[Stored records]
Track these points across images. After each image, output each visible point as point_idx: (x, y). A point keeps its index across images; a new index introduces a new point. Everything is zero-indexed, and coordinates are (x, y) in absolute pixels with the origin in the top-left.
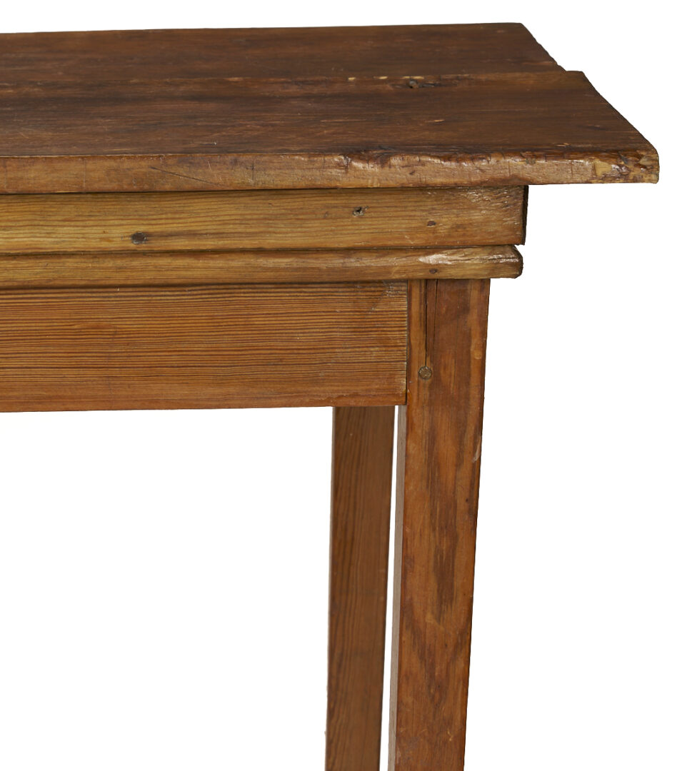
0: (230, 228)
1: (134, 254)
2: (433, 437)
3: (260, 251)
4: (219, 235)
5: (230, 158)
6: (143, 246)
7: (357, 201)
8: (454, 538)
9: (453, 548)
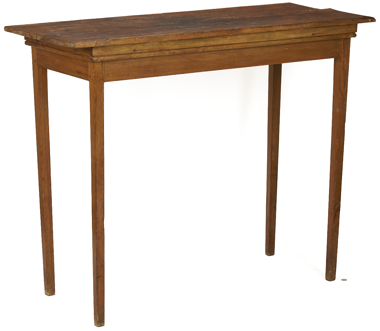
1: (312, 37)
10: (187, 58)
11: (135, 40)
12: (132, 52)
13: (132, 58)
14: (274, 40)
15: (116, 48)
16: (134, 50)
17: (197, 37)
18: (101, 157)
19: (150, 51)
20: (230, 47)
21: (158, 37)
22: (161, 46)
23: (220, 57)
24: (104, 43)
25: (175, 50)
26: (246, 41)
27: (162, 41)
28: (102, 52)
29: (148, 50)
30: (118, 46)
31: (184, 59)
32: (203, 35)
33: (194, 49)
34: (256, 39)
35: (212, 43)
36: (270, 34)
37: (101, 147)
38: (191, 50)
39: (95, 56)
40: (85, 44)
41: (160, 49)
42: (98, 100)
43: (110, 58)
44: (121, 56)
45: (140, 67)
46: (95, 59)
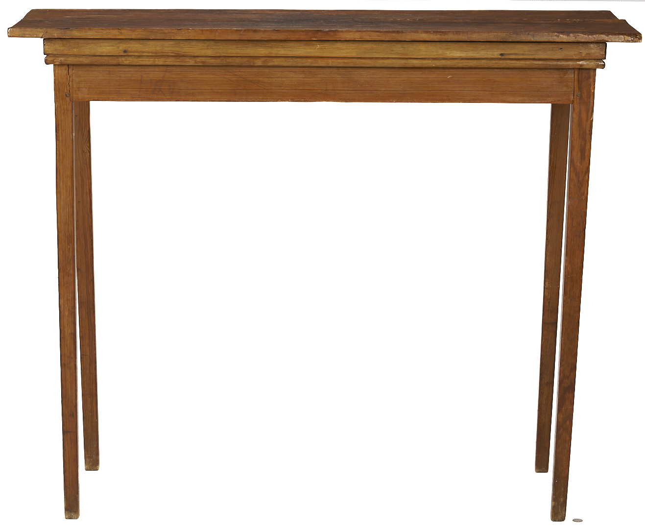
0: (526, 53)
1: (500, 59)
2: (580, 113)
3: (534, 59)
4: (523, 54)
5: (527, 33)
6: (503, 57)
7: (561, 46)
8: (586, 141)
9: (585, 144)
10: (235, 75)
11: (121, 33)
12: (120, 54)
13: (120, 63)
14: (417, 59)
15: (88, 44)
16: (125, 52)
17: (244, 38)
18: (68, 229)
19: (156, 55)
20: (321, 63)
21: (166, 31)
22: (178, 49)
23: (306, 79)
24: (61, 33)
25: (208, 58)
26: (354, 55)
27: (173, 38)
28: (62, 48)
29: (151, 52)
30: (93, 42)
31: (230, 75)
32: (258, 36)
33: (246, 59)
34: (375, 52)
35: (282, 52)
36: (405, 46)
37: (67, 210)
38: (238, 61)
39: (50, 54)
40: (24, 31)
41: (176, 54)
42: (60, 129)
43: (78, 59)
44: (100, 58)
45: (141, 81)
46: (50, 59)
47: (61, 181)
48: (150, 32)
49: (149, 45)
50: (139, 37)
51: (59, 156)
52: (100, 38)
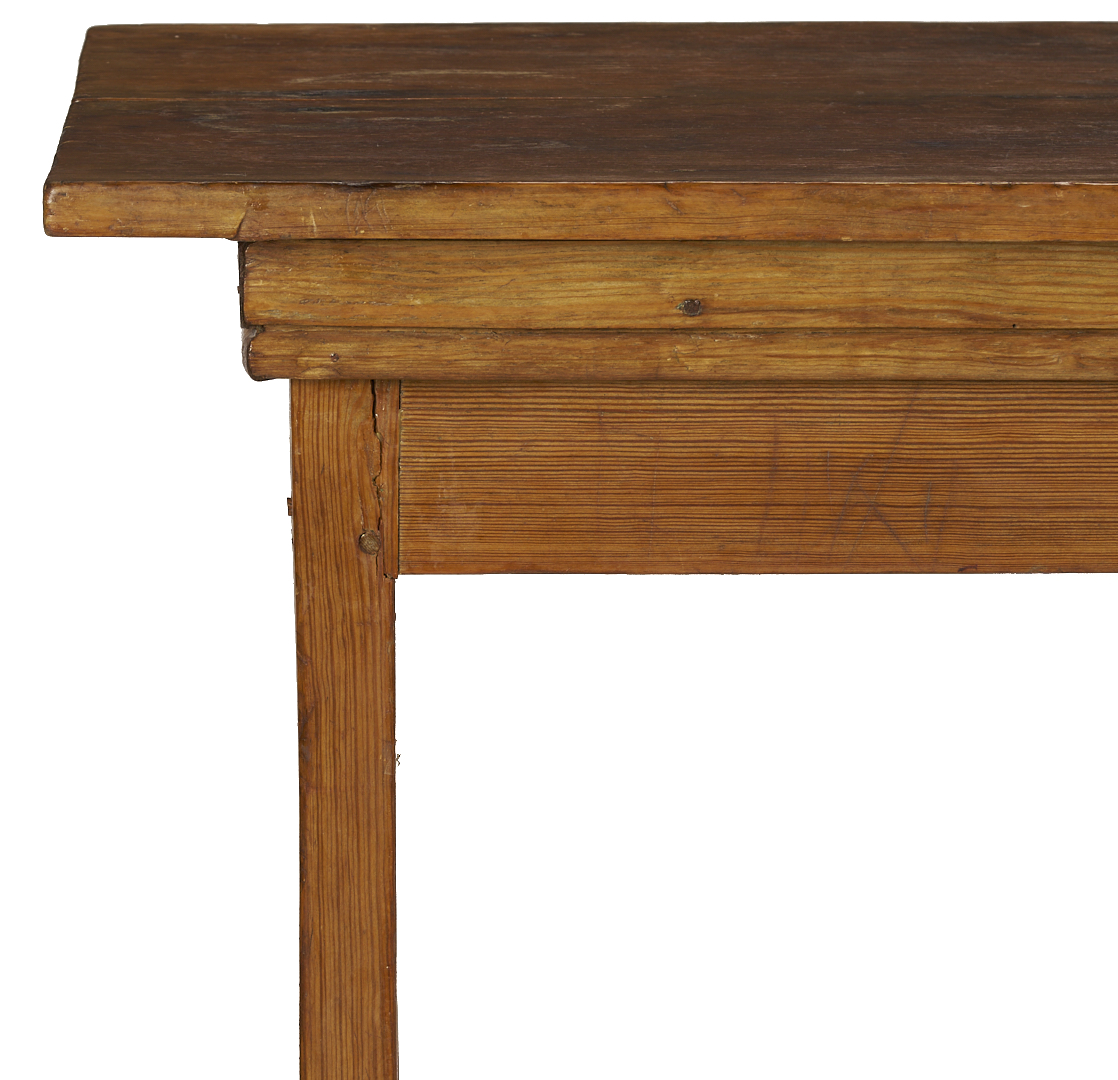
11: (678, 208)
12: (666, 322)
13: (665, 372)
15: (489, 265)
16: (693, 307)
19: (865, 327)
21: (930, 199)
22: (983, 293)
24: (342, 211)
27: (965, 236)
28: (344, 291)
30: (520, 255)
39: (275, 323)
40: (138, 201)
41: (971, 317)
42: (325, 727)
43: (430, 349)
44: (551, 342)
45: (774, 466)
46: (273, 348)
47: (331, 1002)
48: (841, 201)
49: (828, 269)
50: (780, 227)
51: (320, 867)
52: (564, 234)
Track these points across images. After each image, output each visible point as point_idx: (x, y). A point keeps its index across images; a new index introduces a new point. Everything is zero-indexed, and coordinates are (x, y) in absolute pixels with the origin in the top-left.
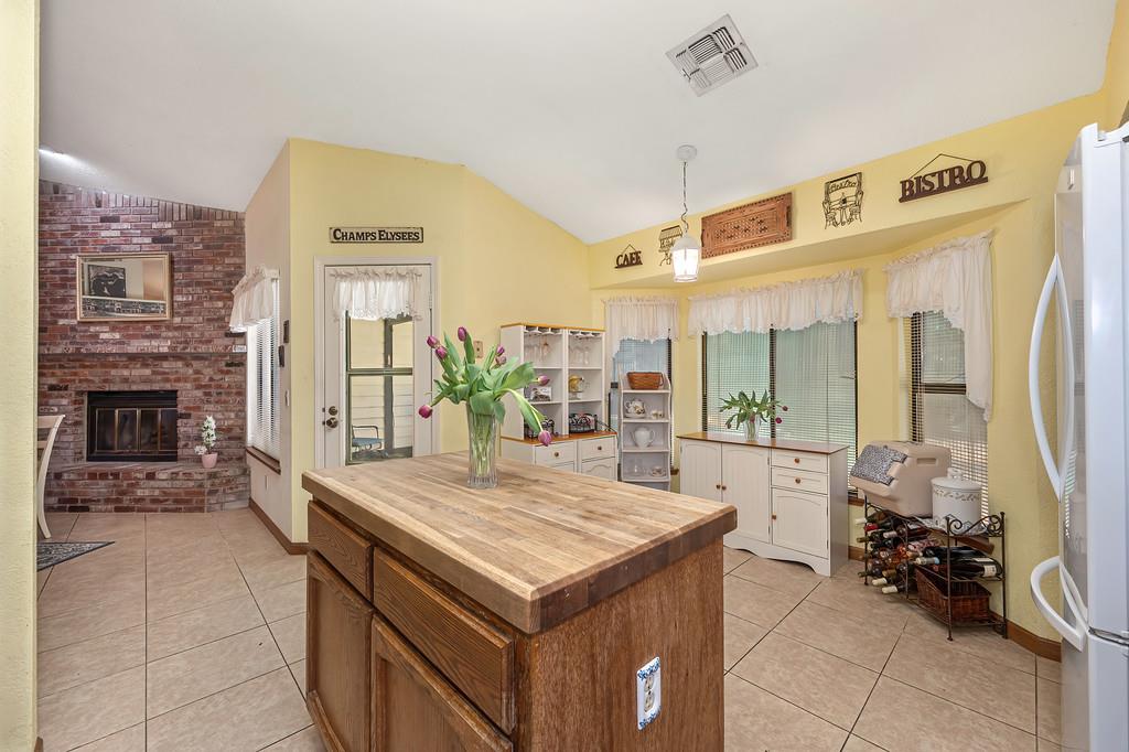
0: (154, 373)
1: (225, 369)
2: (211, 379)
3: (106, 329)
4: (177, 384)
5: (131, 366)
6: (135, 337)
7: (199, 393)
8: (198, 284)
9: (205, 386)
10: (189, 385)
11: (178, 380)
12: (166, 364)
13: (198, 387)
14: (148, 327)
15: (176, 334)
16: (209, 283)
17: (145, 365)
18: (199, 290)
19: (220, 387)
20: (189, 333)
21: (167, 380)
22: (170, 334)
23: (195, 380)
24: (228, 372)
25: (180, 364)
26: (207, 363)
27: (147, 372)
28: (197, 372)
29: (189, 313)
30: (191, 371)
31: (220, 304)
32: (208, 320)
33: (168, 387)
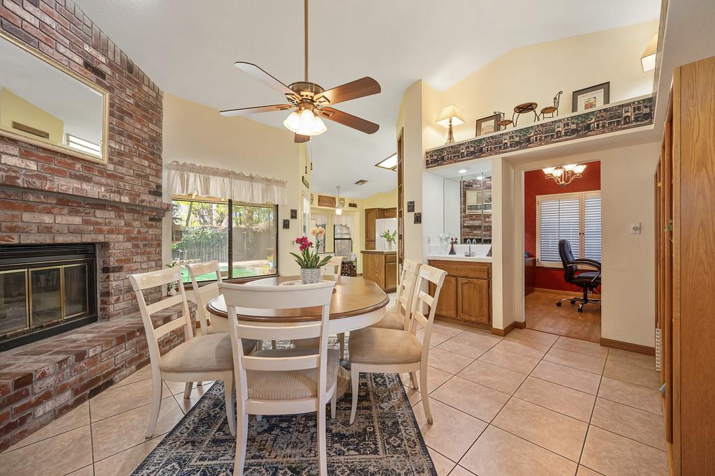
0: (86, 222)
1: (149, 223)
2: (139, 232)
3: (16, 151)
4: (110, 236)
5: (56, 211)
6: (61, 173)
7: (129, 245)
8: (130, 137)
9: (135, 238)
10: (121, 237)
11: (111, 232)
12: (99, 213)
13: (129, 239)
14: (78, 166)
15: (109, 181)
16: (138, 140)
17: (74, 212)
18: (130, 143)
19: (145, 239)
20: (121, 184)
21: (100, 232)
22: (103, 180)
23: (128, 232)
24: (151, 226)
25: (112, 214)
26: (136, 216)
27: (77, 220)
28: (127, 224)
29: (121, 163)
30: (123, 223)
31: (146, 163)
32: (137, 175)
33: (101, 238)
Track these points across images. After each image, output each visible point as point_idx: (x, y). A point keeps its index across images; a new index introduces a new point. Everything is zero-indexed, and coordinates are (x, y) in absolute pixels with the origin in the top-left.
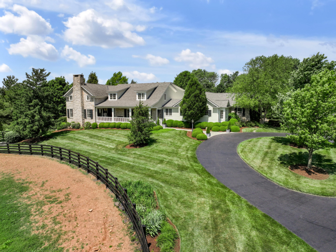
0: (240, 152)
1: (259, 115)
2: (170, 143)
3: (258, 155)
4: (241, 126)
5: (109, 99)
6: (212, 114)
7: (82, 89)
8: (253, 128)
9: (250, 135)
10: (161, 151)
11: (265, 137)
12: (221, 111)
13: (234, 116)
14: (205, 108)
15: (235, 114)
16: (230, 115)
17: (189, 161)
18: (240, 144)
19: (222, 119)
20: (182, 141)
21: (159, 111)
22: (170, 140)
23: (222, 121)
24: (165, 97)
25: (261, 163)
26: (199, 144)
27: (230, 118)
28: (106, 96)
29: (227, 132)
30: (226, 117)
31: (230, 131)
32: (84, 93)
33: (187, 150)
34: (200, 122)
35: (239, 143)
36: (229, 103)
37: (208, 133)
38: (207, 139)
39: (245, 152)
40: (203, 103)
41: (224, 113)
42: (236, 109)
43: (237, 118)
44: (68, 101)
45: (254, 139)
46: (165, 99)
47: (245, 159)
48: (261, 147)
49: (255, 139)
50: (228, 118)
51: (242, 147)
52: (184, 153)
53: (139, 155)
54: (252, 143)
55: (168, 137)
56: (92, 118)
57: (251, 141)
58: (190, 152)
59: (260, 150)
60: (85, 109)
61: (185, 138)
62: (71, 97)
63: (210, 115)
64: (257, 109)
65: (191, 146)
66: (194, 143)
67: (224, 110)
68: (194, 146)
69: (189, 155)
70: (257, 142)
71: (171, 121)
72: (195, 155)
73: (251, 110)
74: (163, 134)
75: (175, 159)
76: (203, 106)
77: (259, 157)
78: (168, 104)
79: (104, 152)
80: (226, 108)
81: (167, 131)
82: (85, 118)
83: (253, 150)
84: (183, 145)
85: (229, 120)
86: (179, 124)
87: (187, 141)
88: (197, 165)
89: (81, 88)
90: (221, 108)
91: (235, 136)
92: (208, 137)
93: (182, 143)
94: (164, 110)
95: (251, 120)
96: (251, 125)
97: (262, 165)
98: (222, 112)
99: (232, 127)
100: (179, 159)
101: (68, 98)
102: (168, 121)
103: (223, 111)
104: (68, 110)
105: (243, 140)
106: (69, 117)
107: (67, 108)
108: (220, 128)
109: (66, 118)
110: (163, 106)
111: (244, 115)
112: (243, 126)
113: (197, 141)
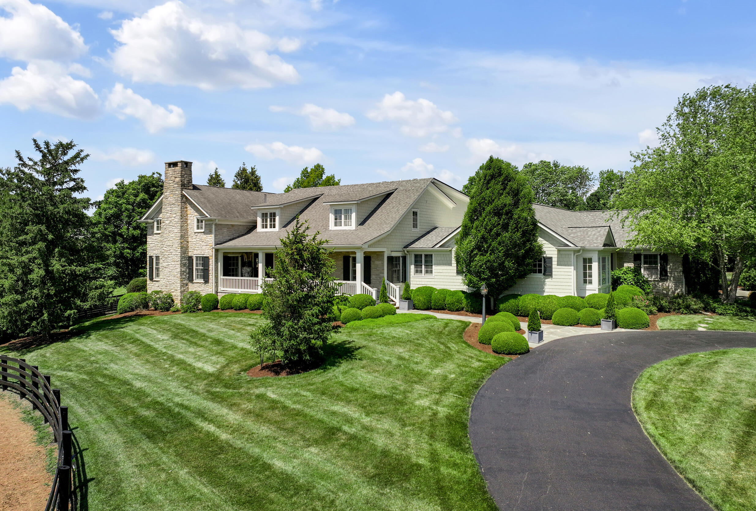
0: (641, 405)
1: (717, 274)
2: (395, 362)
3: (717, 424)
4: (654, 309)
5: (259, 229)
6: (556, 269)
7: (185, 200)
8: (696, 318)
9: (683, 339)
10: (353, 390)
11: (741, 350)
12: (585, 260)
13: (630, 276)
14: (531, 250)
15: (636, 271)
16: (618, 273)
17: (432, 436)
18: (647, 372)
19: (588, 286)
20: (440, 356)
21: (391, 259)
22: (400, 350)
23: (588, 293)
24: (415, 220)
25: (736, 467)
26: (494, 369)
27: (616, 283)
28: (251, 218)
29: (605, 329)
30: (602, 281)
31: (616, 326)
32: (190, 210)
33: (443, 391)
34: (515, 296)
35: (642, 367)
36: (610, 235)
37: (534, 328)
38: (528, 351)
39: (663, 405)
40: (524, 233)
41: (595, 266)
42: (637, 257)
43: (640, 283)
44: (152, 234)
45: (701, 355)
46: (415, 226)
47: (663, 442)
48: (728, 387)
49: (702, 357)
50: (609, 284)
51: (651, 387)
52: (425, 402)
53: (274, 401)
54: (692, 370)
55: (398, 341)
56: (207, 281)
57: (687, 363)
58: (450, 398)
59: (723, 402)
60: (190, 254)
61: (453, 346)
62: (159, 222)
63: (548, 272)
64: (706, 256)
65: (462, 374)
66: (476, 364)
67: (595, 257)
68: (473, 375)
69: (443, 411)
70: (710, 366)
71: (428, 291)
72: (464, 410)
73: (686, 257)
74: (386, 331)
75: (386, 424)
76: (524, 243)
77: (725, 434)
78: (422, 240)
79: (173, 386)
80: (600, 252)
81: (406, 322)
82: (191, 279)
83: (697, 400)
84: (437, 371)
85: (614, 289)
86: (449, 300)
87: (457, 356)
88: (457, 456)
89: (183, 196)
90: (584, 250)
91: (631, 340)
92: (533, 344)
93: (437, 362)
94: (411, 259)
95: (689, 293)
96: (688, 307)
97: (739, 477)
98: (587, 262)
99: (622, 312)
100: (396, 428)
101: (152, 227)
102: (419, 290)
103: (590, 261)
104: (151, 257)
105: (658, 359)
106: (151, 279)
107: (149, 254)
108: (580, 314)
109: (146, 281)
110: (406, 247)
111: (664, 275)
112: (661, 309)
113: (492, 359)
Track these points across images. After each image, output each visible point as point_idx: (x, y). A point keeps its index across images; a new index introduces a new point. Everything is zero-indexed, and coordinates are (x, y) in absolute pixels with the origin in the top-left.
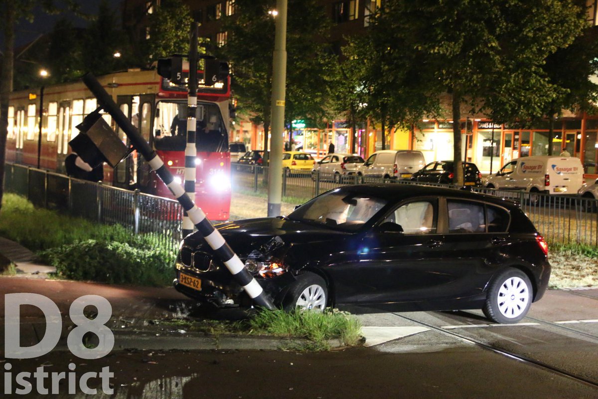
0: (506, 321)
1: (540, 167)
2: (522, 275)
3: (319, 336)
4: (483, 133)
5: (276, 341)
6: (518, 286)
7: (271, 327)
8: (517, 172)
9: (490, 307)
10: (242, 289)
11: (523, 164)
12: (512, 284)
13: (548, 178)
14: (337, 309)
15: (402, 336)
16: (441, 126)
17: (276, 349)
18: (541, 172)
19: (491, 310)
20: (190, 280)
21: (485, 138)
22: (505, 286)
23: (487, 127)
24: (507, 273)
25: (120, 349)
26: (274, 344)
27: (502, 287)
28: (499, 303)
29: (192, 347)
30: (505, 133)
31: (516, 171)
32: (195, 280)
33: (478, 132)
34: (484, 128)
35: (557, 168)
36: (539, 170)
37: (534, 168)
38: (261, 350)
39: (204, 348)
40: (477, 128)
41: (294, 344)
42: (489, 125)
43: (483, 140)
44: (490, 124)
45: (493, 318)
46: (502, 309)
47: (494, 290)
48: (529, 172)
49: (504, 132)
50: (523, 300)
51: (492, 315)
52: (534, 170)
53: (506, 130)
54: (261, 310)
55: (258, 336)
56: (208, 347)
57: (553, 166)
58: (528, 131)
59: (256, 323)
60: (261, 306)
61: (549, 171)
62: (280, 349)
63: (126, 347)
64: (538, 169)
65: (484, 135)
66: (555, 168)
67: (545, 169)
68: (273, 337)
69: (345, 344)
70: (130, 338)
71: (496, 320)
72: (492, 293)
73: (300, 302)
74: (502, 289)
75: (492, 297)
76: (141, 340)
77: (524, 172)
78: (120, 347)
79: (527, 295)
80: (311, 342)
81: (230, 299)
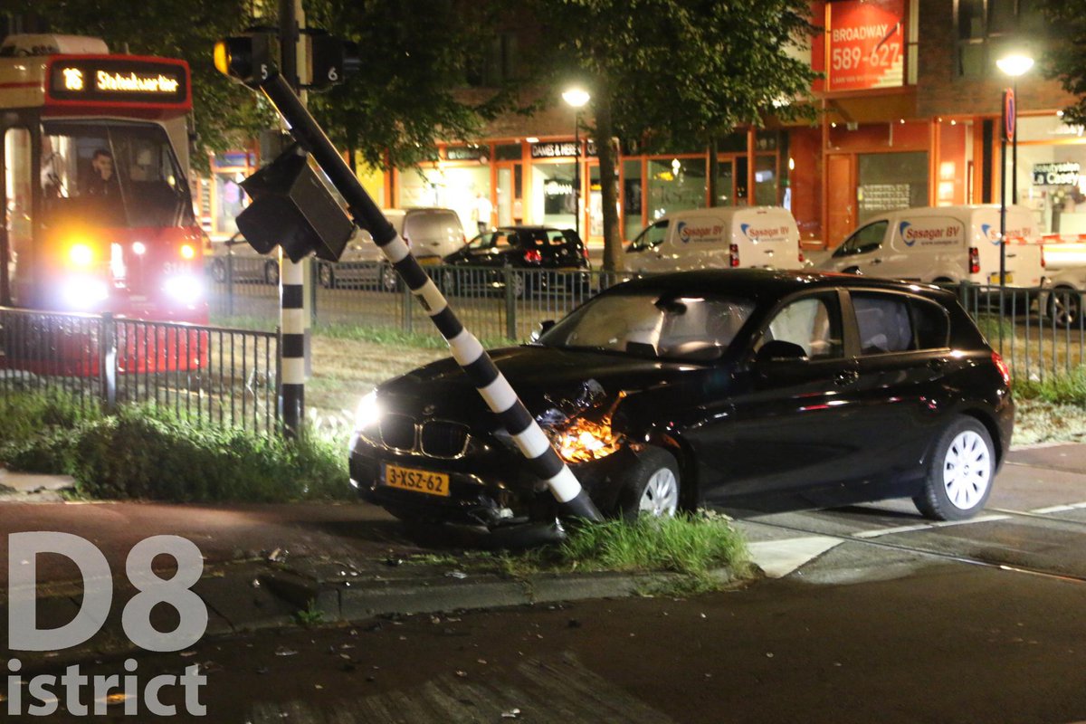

EXERCISE
Update everything from the start of the records down to the line containing "46: (50, 59)", replacing "coordinates" with "positions" and keeping all else unchanged. Leave the pictures out of your answer.

REPLY TO THE EXERCISE
Track these points across images. After each image, output each visible point as point_idx: (x, y). A point keeps its index across images; a new index introduces a new point. Everything is zero-indexed, and positions are (x, y) in absolute pixels with the origin in the top-left.
0: (230, 228)
1: (134, 254)
2: (433, 437)
3: (260, 251)
4: (219, 235)
5: (230, 158)
6: (143, 246)
7: (357, 201)
8: (454, 538)
9: (453, 548)
1: (312, 37)
10: (187, 58)
11: (135, 40)
12: (132, 52)
13: (132, 58)
14: (274, 40)
15: (116, 48)
16: (134, 50)
17: (197, 37)
18: (101, 157)
19: (150, 51)
20: (230, 47)
21: (158, 37)
22: (161, 46)
23: (220, 57)
24: (104, 43)
25: (175, 50)
26: (246, 41)
27: (162, 41)
28: (102, 52)
29: (148, 50)
30: (118, 46)
31: (184, 59)
32: (203, 35)
33: (194, 49)
34: (256, 39)
35: (212, 43)
36: (270, 34)
37: (101, 147)
38: (191, 50)
39: (95, 56)
40: (85, 44)
41: (160, 49)
42: (98, 100)
43: (110, 58)
44: (121, 56)
45: (140, 67)
46: (95, 59)
0: (526, 53)
1: (500, 59)
2: (580, 113)
3: (534, 59)
4: (523, 54)
5: (527, 33)
6: (503, 57)
7: (561, 46)
8: (586, 141)
9: (585, 144)
10: (235, 75)
11: (121, 33)
12: (120, 54)
13: (120, 63)
14: (417, 59)
15: (88, 44)
16: (125, 52)
17: (244, 38)
18: (68, 229)
19: (156, 55)
20: (321, 63)
21: (166, 31)
22: (178, 49)
23: (306, 79)
24: (61, 33)
25: (208, 58)
26: (354, 55)
27: (173, 38)
28: (62, 48)
29: (151, 52)
30: (93, 42)
31: (230, 75)
32: (258, 36)
33: (246, 59)
34: (375, 52)
35: (282, 52)
36: (405, 46)
37: (67, 210)
38: (238, 61)
39: (50, 54)
40: (24, 31)
41: (176, 54)
42: (60, 129)
43: (78, 59)
44: (100, 58)
45: (141, 81)
46: (50, 59)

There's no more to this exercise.